* [SUPPLIED MATERIAL]:

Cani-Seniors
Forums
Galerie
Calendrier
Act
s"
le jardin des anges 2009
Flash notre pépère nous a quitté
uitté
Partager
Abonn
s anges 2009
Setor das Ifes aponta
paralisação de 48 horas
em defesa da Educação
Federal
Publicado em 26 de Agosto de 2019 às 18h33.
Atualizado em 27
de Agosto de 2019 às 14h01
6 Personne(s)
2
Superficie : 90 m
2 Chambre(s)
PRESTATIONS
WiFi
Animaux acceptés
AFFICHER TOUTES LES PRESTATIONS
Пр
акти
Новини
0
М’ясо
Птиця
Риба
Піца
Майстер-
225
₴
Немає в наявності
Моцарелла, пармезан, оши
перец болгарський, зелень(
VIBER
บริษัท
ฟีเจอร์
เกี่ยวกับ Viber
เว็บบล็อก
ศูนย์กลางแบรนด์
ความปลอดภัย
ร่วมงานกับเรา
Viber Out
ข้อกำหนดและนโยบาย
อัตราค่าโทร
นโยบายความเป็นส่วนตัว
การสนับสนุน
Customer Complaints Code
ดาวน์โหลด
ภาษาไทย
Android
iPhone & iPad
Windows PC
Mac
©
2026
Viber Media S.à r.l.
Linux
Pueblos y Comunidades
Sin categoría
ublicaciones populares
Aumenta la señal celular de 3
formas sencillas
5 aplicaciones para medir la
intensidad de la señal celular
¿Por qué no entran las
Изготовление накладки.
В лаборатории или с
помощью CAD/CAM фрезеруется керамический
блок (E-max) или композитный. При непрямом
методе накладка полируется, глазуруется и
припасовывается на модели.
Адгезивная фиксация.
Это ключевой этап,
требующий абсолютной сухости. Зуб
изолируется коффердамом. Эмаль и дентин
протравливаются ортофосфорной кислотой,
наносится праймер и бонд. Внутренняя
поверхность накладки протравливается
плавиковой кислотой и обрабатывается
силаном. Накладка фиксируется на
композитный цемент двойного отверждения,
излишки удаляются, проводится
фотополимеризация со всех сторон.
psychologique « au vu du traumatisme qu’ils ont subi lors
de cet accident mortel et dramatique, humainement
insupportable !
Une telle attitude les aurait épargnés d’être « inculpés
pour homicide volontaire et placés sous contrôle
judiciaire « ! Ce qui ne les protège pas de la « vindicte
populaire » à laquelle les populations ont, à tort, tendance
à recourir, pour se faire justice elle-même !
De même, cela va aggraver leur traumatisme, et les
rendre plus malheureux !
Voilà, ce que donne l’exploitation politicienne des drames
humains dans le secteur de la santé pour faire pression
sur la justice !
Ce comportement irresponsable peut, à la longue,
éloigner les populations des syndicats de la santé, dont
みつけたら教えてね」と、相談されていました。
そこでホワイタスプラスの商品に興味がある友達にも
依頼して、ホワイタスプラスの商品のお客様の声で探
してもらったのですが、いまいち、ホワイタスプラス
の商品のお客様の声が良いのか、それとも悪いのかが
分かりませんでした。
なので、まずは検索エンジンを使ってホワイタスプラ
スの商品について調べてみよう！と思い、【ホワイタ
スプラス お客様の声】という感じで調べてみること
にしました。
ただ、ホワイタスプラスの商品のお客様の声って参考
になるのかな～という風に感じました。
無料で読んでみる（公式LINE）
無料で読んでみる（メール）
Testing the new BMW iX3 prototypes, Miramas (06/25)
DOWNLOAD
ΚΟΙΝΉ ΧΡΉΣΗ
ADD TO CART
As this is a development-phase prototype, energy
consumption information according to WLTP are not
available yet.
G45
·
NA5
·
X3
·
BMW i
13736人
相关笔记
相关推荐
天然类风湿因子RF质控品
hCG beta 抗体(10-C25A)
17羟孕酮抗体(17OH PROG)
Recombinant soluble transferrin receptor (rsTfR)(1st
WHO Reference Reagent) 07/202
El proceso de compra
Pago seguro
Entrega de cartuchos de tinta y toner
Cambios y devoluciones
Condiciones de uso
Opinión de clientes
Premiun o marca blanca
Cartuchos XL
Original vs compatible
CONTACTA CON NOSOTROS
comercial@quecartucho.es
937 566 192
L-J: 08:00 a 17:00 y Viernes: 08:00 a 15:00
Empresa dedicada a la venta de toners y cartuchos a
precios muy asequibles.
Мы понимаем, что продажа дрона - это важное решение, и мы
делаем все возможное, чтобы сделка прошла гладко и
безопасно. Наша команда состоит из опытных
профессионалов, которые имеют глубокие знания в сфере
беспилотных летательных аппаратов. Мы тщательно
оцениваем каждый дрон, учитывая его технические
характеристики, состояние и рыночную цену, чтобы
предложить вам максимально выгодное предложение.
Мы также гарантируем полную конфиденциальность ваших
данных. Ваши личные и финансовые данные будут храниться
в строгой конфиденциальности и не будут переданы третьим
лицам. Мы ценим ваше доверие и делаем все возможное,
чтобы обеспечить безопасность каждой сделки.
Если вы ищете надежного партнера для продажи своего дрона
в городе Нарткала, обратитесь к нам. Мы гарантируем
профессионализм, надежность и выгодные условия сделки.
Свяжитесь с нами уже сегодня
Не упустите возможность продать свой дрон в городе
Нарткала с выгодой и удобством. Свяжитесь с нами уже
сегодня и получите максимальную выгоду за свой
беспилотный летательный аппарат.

* [PROBLEM TO SOLVE]: Repeat exactly, and only, the lines of the records above, starting with the line that contains "Нарткала с выгодой" and ending with the final line, both included.

* [WRITTEN SOLUTION]:
Нарткала с выгодой и удобством. Свяжитесь с нами уже
сегодня и получите максимальную выгоду за свой
беспилотный летательный аппарат.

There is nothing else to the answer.